Alors qu’une prise en charge financière du « sport sur ordonnance » pour le diabète et le cancer devait être annoncée dans le projet de loi de financement de la Sécurité sociale, l’amendement gouvernemental a été retiré.

Publié le 10 novembre 2023 à 16h46 Temps de Lecture 2 min. https://www.lemonde.fr/sciences/article/2023/11/10/apres-le-recul-du-gouvernement-sur-la-prise-en-charge-de-l-activite-physique-adaptee-les-malades-en-colere_6199373_1650684.html

Des personnes en surpoids font des exercices physiques dans le cadre de leur thérapie aux thermes de Brides-les-Bains (Savoie), le 4 avril 2013.
Des personnes en surpoids font des exercices physiques dans le cadre de leur thérapie aux thermes de Brides-les-Bains (Savoie), le 4 avril 2013.  JEAN-PIERRE CLATOT/AFP

Dix mille pas et plus. Le mouvement semblait enfin enclenché. Réclamée depuis des années par les spécialistes du sport santé et par des associations de malades, la prise en charge financière de l’activité physique adaptée (APA) devait faire un notable pas en avant à l’occasion du projet de loi de financement de la Sécurité sociale (PLFSS), présenté fin septembre. Sans aller jusqu’au remboursement du « sport sur ordonnance » dans toutes les maladies chroniques, dont souffrent plus de 20 millions de personnes en France, il était question de le mettre en place dans le cadre des cancers et du diabète. Proposée dès l’été 2022 par l’Assurance-maladie, la mesure concernerait potentiellement 7 millions de Français atteints de l’une de ces deux pathologies, éligibles à une APA car ils ne peuvent pas pratiquer de manière autonome.

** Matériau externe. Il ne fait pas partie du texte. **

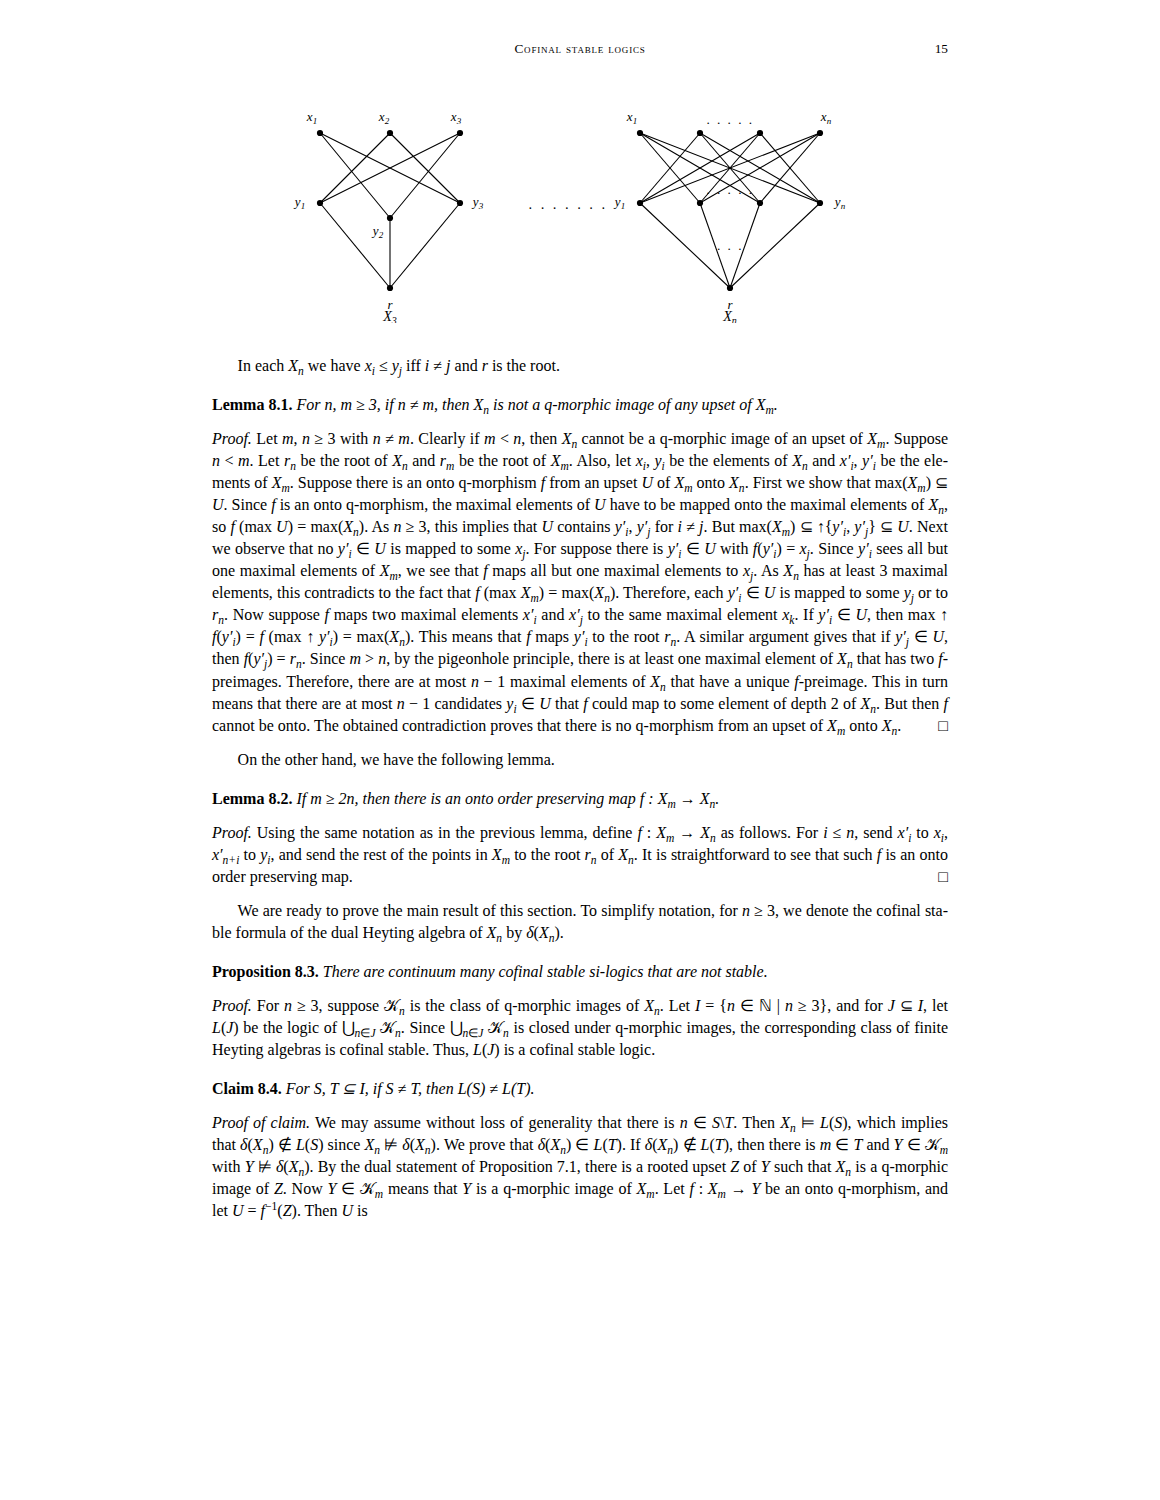Cofinal stable logics 15
coordinates: x1(60,40) x2(130,40) x3(200,40) y1(60,110) y2(130,125) y3(200,110) r(130,195) x1 x2 x3 y1 y2 y3 r X3 · · · · · · · middle: y1(380,110) c(440,110) d(500,110) yn(560,110) · · · · · · · · · · · · · x1 xn y1 yn r Xn
The posets X₃ and Xₙ.
In each Xn we have xi ≤ yj iff i ≠ j and r is the root.
Lemma 8.1. For n, m ≥ 3, if n ≠ m, then Xn is not a q-morphic image of any upset of Xm.
Proof. Let m, n ≥ 3 with n ≠ m. Clearly if m < n, then Xn cannot be a q-morphic image of an upset of Xm. Suppose n < m. Let rn be the root of Xn and rm be the root of Xm. Also, let xi, yi be the elements of Xn and x′i, y′i be the elements of Xm. Suppose there is an onto q-morphism f from an upset U of Xm onto Xn. First we show that max(Xm) ⊆ U. Since f is an onto q-morphism, the maximal elements of U have to be mapped onto the maximal elements of Xn, so f (max U) = max(Xn). As n ≥ 3, this implies that U contains y′i, y′j for i ≠ j. But max(Xm) ⊆ ↑{y′i, y′j} ⊆ U. Next we observe that no y′i ∈ U is mapped to some xj. For suppose there is y′i ∈ U with f(y′i) = xj. Since y′i sees all but one maximal elements of Xm, we see that f maps all but one maximal elements to xj. As Xn has at least 3 maximal elements, this contradicts to the fact that f (max Xm) = max(Xn). Therefore, each y′i ∈ U is mapped to some yj or to rn. Now suppose f maps two maximal elements x′i and x′j to the same maximal element xk. If y′i ∈ U, then max ↑ f(y′i) = f (max ↑ y′i) = max(Xn). This means that f maps y′i to the root rn. A similar argument gives that if y′j ∈ U, then f(y′j) = rn. Since m > n, by the pigeonhole principle, there is at least one maximal element of Xn that has two f-preimages. Therefore, there are at most n − 1 maximal elements of Xn that have a unique f-preimage. This in turn means that there are at most n − 1 candidates yi ∈ U that f could map to some element of depth 2 of Xn. But then f cannot be onto. The obtained contradiction proves that there is no q-morphism from an upset of Xm onto Xn. □
On the other hand, we have the following lemma.
Lemma 8.2. If m ≥ 2n, then there is an onto order preserving map f : Xm → Xn.
Proof. Using the same notation as in the previous lemma, define f : Xm → Xn as follows. For i ≤ n, send x′i to xi, x′n+i to yi, and send the rest of the points in Xm to the root rn of Xn. It is straightforward to see that such f is an onto order preserving map. □
We are ready to prove the main result of this section. To simplify notation, for n ≥ 3, we denote the cofinal stable formula of the dual Heyting algebra of Xn by δ(Xn).
Proposition 8.3. There are continuum many cofinal stable si-logics that are not stable.
Proof. For n ≥ 3, suppose 𝒦n is the class of q-morphic images of Xn. Let I = {n ∈ ℕ | n ≥ 3}, and for J ⊆ I, let L(J) be the logic of ⋃n∈J 𝒦n. Since ⋃n∈J 𝒦n is closed under q-morphic images, the corresponding class of finite Heyting algebras is cofinal stable. Thus, L(J) is a cofinal stable logic.
Claim 8.4. For S, T ⊆ I, if S ≠ T, then L(S) ≠ L(T).
Proof of claim. We may assume without loss of generality that there is n ∈ S\T. Then Xn ⊨ L(S), which implies that δ(Xn) ∉ L(S) since Xn ⊭ δ(Xn). We prove that δ(Xn) ∈ L(T). If δ(Xn) ∉ L(T), then there is m ∈ T and Y ∈ 𝒦m with Y ⊭ δ(Xn). By the dual statement of Proposition 7.1, there is a rooted upset Z of Y such that Xn is a q-morphic image of Z. Now Y ∈ 𝒦m means that Y is a q-morphic image of Xm. Let f : Xm → Y be an onto q-morphism, and let U = f−1(Z). Then U is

Las ! après des semaines de flou et d’arbitrages au sein du gouvernement, celui-ci a finalement déposé un simple amendement sur le sujet, le 20 octobre, puis l’a retiré avant discussion à l’Assemblée nationale, provoquant une levée de boucliers chez les spécialistes du dossier, et les premiers concernés, les patients. Le projet de loi, lui, a été adopté sans vote par l’Assemblée, le 4 novembre, après un recours au 49.3.

« L’activité physique adaptée sacrifiée une fois de plus sur l’autel de Bercy », titre un communiqué du Collectif interassociatif cardio-métabo-vasculaire daté du 9 novembre. « Nous apprenons avec stupéfaction que, pour des raisons strictement budgétaires, cet amendement a été retiré et ne serait pas représenté au Sénat du fait, notamment, d’une absence d’accord avec les assureurs complémentaires », écrivent le docteur Jean-François Thébaut, vice-président de la Fédération française des diabétiques, et les cosignataires du collectif, qui comprend notamment l’Alliance du cœur et le Collectif national des associations d’obèses.

« Une mise en danger des patients »

Ce revirement du gouvernement a d’autant plus de mal à passer que, comme le soulignent professionnels et patients, le dispositif prévu dans l’amendement était « limité » : la prise en charge ne concernait que deux maladies et ne pouvait être mise en œuvre que dans trois types de structure (les hôpitaux, les sociétés interprofessionnelles de soins ambulatoires et les centres de santé).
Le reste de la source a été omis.